• [Travail à faire]:
**a.** Reproduisez à l'identique le passage du texte sur la crainte qui commence par "Saint Thomas d’Aquin" et se poursuit jusqu'à "1 : La crainte est-elle une passion de l’âme ?".
**b.** Dans le texte sur la crainte, quelles sont les quatre choses à examiner touchant la crainte ?

Saint Thomas d’Aquin - Somme Théologique
1a 2ae = Prima Secundae = 1ère partie de la 2ème Partie
Question 41 :
De la crainte considérée en elle-même
Après
avoir parlé de l’espérance et du désespoir, nous devons nous occuper d’abord de
la crainte, puis de l’audace. — Touchant la crainte il y a quatre choses à
examiner. Nous traiterons : 1° de la crainte elle-même ; 2° de son objet ; 3°
de sa cause ; 4° de ses effets. — Sur la crainte considérée en elle-même il y a
quatre questions à faire : 1° La crainte est-elle une passion de l’âme ? — 2°
Est-ce une passion spéciale ? — 3° Y a-t-il une crainte naturelle ? — 4° Des
espèces de crainte.
Article
1 : La crainte est-elle une passion de l’âme ?
Objection
N°1. Il semble que la crainte ne soit pas une passion de l’âme. Car saint Jean
Damascène dit (De fid.
orth., liv. 3, chap. 23) que la crainte
est une vertu de contraction qui désire l’être. Or, il n’y a pas de vertu qui
soit une passion, comme le prouve Aristote (Eth., liv. 2, chap. 5). Donc la crainte n’est pas une passion.

Enregistrements issus d'une collecte de données:
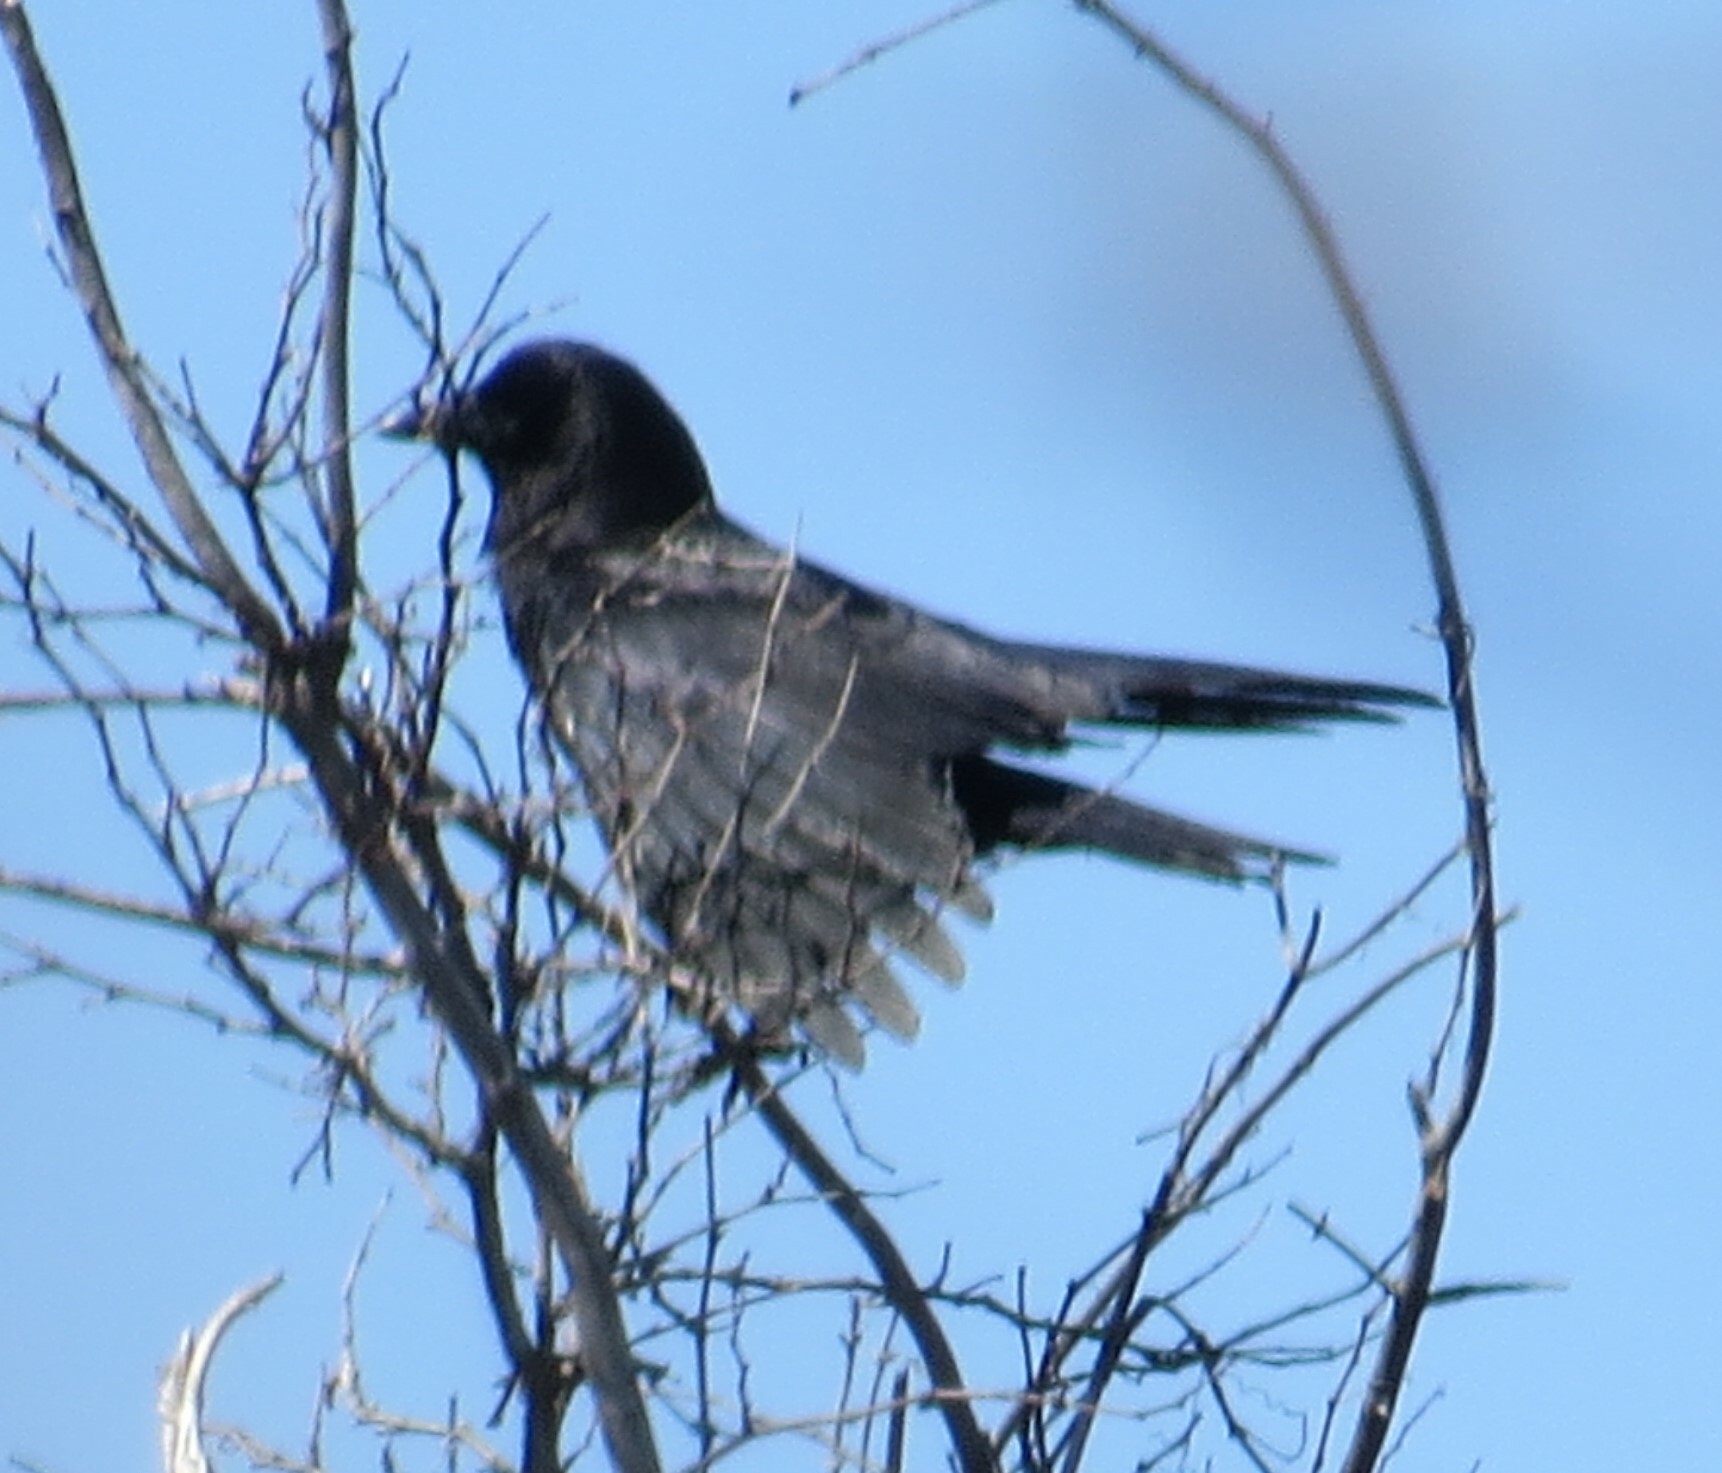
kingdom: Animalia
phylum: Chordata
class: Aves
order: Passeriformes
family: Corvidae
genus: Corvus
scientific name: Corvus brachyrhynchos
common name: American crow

• [Réponses par tâche]:
**a.**
Saint Thomas d’Aquin - Somme Théologique
1a 2ae = Prima Secundae = 1ère partie de la 2ème Partie
Question 41 :
De la crainte considérée en elle-même
Après
avoir parlé de l’espérance et du désespoir, nous devons nous occuper d’abord de
la crainte, puis de l’audace. — Touchant la crainte il y a quatre choses à
examiner. Nous traiterons : 1° de la crainte elle-même ; 2° de son objet ; 3°
de sa cause ; 4° de ses effets. — Sur la crainte considérée en elle-même il y a
quatre questions à faire : 1° La crainte est-elle une passion de l’âme ? — 2°
Est-ce une passion spéciale ? — 3° Y a-t-il une crainte naturelle ? — 4° Des
espèces de crainte.
Article
1 : La crainte est-elle une passion de l’âme ?

**b.** La crainte elle-même, son objet, sa cause et ses effets.